Forrest was a “wunderkind”, an enthusiastic promoter of the genre and, sometimes, a pain in the ass to those who he was trying to “help”.  Ackerman was an editor, writer, agent, Fan and collector.  His first published Fanac was a letter in the Fall, 1929 issue of Science Wonder Quarterly (the first issue of that title and one that is in the V1N1 Collection) –

“The Reader Speaks

Due to the flood of letters on Science Wonder Stories from our readers we have been unable to print as many as we would wish in the regular monthly issues. We therefore take pleasure in printing herewith many letters that we want to call to the attention of our readers.

In future issues of Science Wonder Quarterly, however, only letters that refer to stories published in the Quarterly will be printed. All editorial communications regarding the Quarterly should be addressed to Editor, Science Wonder Quarterly.

A New Method of Evaluation

Editor, Science Wonder Quarterly:

Although I am only twelve years old, I have taken a delight in reading the magazines you have published for almost the last four years.

This is my idea of Science Wonder Stories :

Take every word that means excellent out of the largest dictionary in the world, multiply those words by the number of seconds in two thousand centuries, and add to that amount the number of stars in the heavens and the answer will give you a very slight idea of what I think of your magazine.

I have read the “Science Fiction Series” and think them great. I can assure any reader of “our” magazine that he is missing a rare treat if he does not send for them.

I am very pleased to see you are going to publish a Quarterly. I hope the stories in it are as good as the ones in the Monthly.

What is the matter with Edgar Rice Burroughs?
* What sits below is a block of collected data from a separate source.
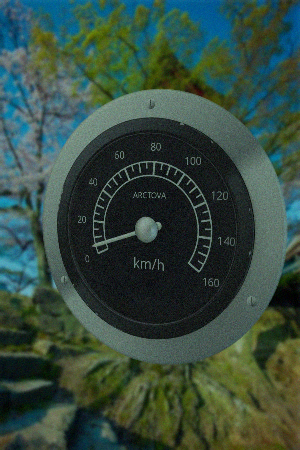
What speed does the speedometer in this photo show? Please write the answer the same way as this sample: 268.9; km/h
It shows 5; km/h
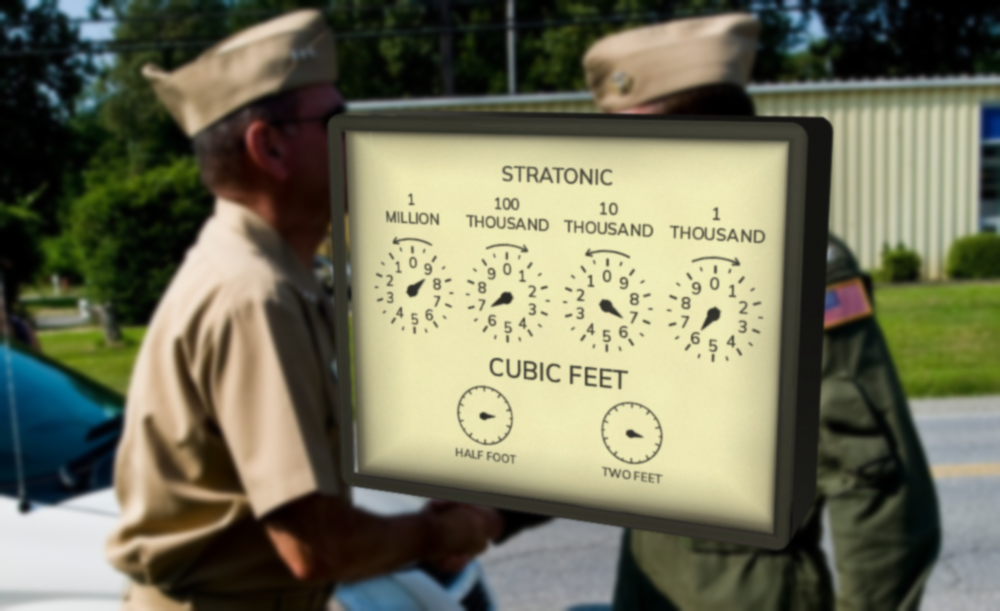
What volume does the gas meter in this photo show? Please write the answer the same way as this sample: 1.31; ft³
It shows 866600; ft³
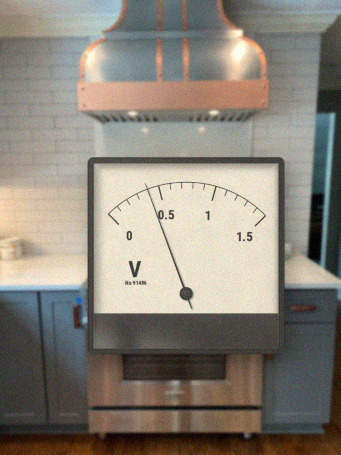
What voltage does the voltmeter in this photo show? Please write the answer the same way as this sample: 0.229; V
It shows 0.4; V
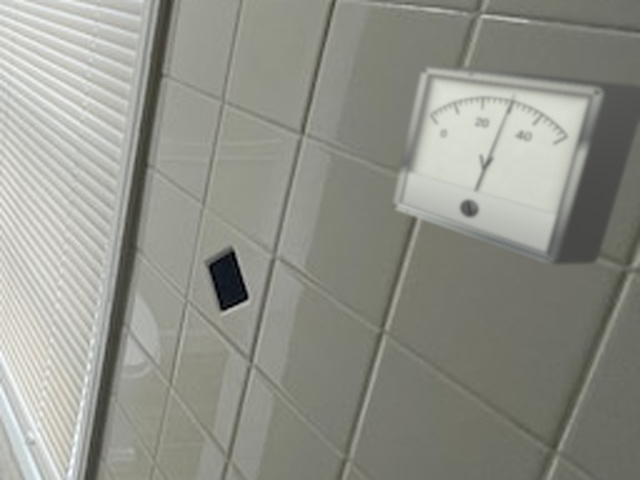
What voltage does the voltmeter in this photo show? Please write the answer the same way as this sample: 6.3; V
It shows 30; V
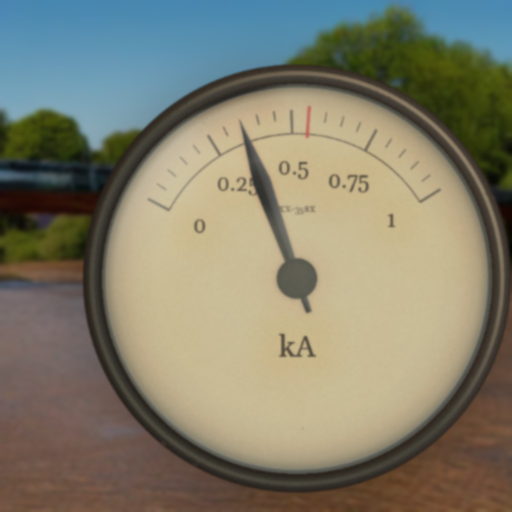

He hasn’t written for “our” magazine for several years.

“The Book Reviews,” “The Reader Speaks,” “Science News of the Month,” “The Questionnaire,” type of the stories and name of the book all meet with my approval.

And as for Paul’s pictures. When better pictures are drawn Paul will draw them.

I think the idea of printing the authors’ pictures is a fine idea as it allows us to become better acquainted with them.

Why was there no picture of Mr. Keller at the head of “The Human Termites” in the September issue?

Come on now readers, let’s give Science Wonder Stories a big yell. HIP, HIP, HIP, HURRA YYYYYY.

Forrest Ackerman,

San Francisco, Cal.

(The method of evaluating our magazines strains our mathematical capacities somewhat. We know that it means “good” ; we leave it to one of our mathematical experts to give us the correct answers. Dr. Keller’s picture will appear hereafter. Due to the special presentation of the first installment no room could be found for his picture. — Editor).” Emphasis added.

Ackerman was born on November 24, 1916.  He would have been 12 in November of 1928, a full year before this issue was published.  He would have been 8 in 1924, and Science Wonder Stories did not begin publication until mid-1929, so it is likely that his letter was actually referencing Amazing Stories…or Forrest was engaging in a little bit of his own “speculation”.

Science Fiction Series from Stellar Publishing Corporation, 1929 – a pamphlet offered through Science Wonder Stories

He also mentions the “Science Fiction Series” (a rare item currently not in the collection), which was also not available during the time frame claimed by Ackerman.

I received my copy of this magazine directly from Forrest’s own hands, while sitting on a bench just outside of Suncon’s Blood Drive.  Immediately before sitting down with Forrest for a lengthy discussion of Fandom, the state of the field and my own enthusiasm for the genre, I had been introduced to Robert and Virginia Heinlein.  It was quite the heady moment for me – meeting its Number One practitioner and then hanging with the genre’s “Number 1 Fan”.

Ackerman was very influential on early Fandom, working on and contributing to Fanzines, helping to get fans to the Worldcon in New York.  So much so that he was voted the first (and only) Hugo Award for Number 1 Fan Personality in 1953.